Welcome to Hey, Teach! It's a little corner at the intersection of pedagogy (mostly), teaching and learning (not the same things enough of the time), spirituality, poetry, art, powerlifting, activism, my dog, knitting and random memes that make me laugh (in other words, all the other ways I spend my time, and the things that fill me back up when my cup has decidedly decided to stop overflowing). It's admittedly a lot of intersections.
I happen to really like intersections. Four-way stops, out of all the possible ways to keep traffic flowing in a not-murder-y way, are my absolute favorite. They always have been. (Plus, I am very given to having lots of favorite random things. Punctuation marks. Onomatopoeic words. Shades of red. Sections of poems or novels, but not usually the whole novel/ poem/ etc. Moments in history. Epidemics. (PS: Black Plague FTW, everytime.) What can I say? I'm not an uncomplicated woman.)
Anyhow: four-way stops, and the reasons why I like them:
1. I think it looks like a courtly country dance, like in them there Jane Austen novels, when all the cars take their turn at just the right time.
2. You can go in any direction*.
And that's kind of my point: teaching is the most dynamic, living thing I know how to do. It is the four-way stop at the very, very, VERY weird pause between childhood and adulting all over the place, and it goes in every direction but the one you thought it would. It's a symphony, with moonstruck players and no sense of time and a rhythm section completely bent on its own way--until it isn't, and it's magical instead. (Sometimes it's so crazy magical that I feel like I'm standing at some weird Sinai moment, where an entirely new and breathtaking revelation is happening RIGHT IN FRONT OF ME, except that it's happening to a freshman who stepped out to pick the zit on his chin and now has a little bloody scab he's trying really hard to hide.) It's divinely frustrating. It requires the most patience, the most goodwill, the most humility I've ever had to muster on the regular in my whole life. I love it with a passion, and when I think about giving it up and finding something that might involve less grading and more adults, I end up meeting up with other groups of teachers, and then I think: these people are my MOTHERTRUCKING* TRIBE. Teaching, working, learning with kids: it's my gift of love back to the Universe.
It's SO FARTING COMPLICATED, is also my point. (One of them.) (By the way, my favorite punctuation mark is the parentheses, followed closely by the semicolon.) And because it's complex, because it involves real dynamics of power, authority, oppression and all the accompanying psychology those states engender--I think we forget that it's ALSO a form of art, or at least can have this transcendent invitation to make it so.

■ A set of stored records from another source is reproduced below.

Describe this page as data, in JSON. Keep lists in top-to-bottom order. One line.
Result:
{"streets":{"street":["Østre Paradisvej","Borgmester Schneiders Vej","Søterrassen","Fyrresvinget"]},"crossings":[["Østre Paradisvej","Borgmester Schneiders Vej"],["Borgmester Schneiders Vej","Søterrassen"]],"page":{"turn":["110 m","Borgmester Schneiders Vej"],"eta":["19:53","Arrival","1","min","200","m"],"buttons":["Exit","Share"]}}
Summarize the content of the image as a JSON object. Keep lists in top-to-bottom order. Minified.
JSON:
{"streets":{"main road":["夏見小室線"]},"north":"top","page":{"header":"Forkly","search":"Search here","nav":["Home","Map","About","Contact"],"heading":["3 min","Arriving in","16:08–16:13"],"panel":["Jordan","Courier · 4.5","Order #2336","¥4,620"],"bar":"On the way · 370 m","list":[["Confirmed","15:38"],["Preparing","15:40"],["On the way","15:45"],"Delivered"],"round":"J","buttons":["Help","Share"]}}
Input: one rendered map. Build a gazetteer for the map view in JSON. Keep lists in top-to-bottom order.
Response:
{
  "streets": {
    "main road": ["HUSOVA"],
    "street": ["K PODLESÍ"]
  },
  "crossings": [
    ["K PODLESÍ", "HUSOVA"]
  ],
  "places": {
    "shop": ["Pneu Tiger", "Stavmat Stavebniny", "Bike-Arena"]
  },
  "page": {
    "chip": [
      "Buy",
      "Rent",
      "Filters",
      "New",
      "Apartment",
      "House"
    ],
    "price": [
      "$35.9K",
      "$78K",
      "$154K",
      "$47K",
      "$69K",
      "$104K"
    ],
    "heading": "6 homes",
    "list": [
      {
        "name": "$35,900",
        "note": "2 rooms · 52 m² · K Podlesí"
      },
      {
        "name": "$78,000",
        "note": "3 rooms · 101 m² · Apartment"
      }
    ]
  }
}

Or, sometimes, we keep it smaller than it wants to be, keep it focused on grading and content and standards till we choke out all the sparkle that comes in softly through the weird little cracks of a 9th grade class room.
Or, sometimes we only see the crazy-making administrators, the shirty schedules that have you in the classroom from 7:15-1:30 with a 15-minute break to pee and eat. the wildly unhelpful meetings, the new protocols that replaced last year's protocols that replaced the ones we had from five years ago that no one remembers why we stopped using in the first place. For every forced comment, for every random bit of iron-clad pedagogy that promises to perfect and protect every second of classroom time from now till the Messiah rings the end-of-school bell but irons out all the wrinkles and folds that make up the kids in YOUR room---
Teaching is as intersectional, as inspired, as bold and juicy and dark and real as we allow ourselves to be. It's the crack and the light; it's the breach and the man brave enough to stand in it; it's the arena and the gladiator ALL AT THE SAME TIME.
And I want to revel in it, talk about it, moan about it, maybe light a quiet light in a weird little corner of the Internet to maybe get you to fall back in love with it. Or if not, then tell me why you can't love it anymore, and we'll talk about it. Or something entirely different that I can't even imagine yet but might be better than what I'm thinking: this is a four-way stop of a blog, after all.
*=I know, not every direction. Down with your fascist literalism!*a
*a=No, I know, you're not really a fascist.
**=I'm trying really hard not to cuss, because I think my mom might be the only one to ever read this blog.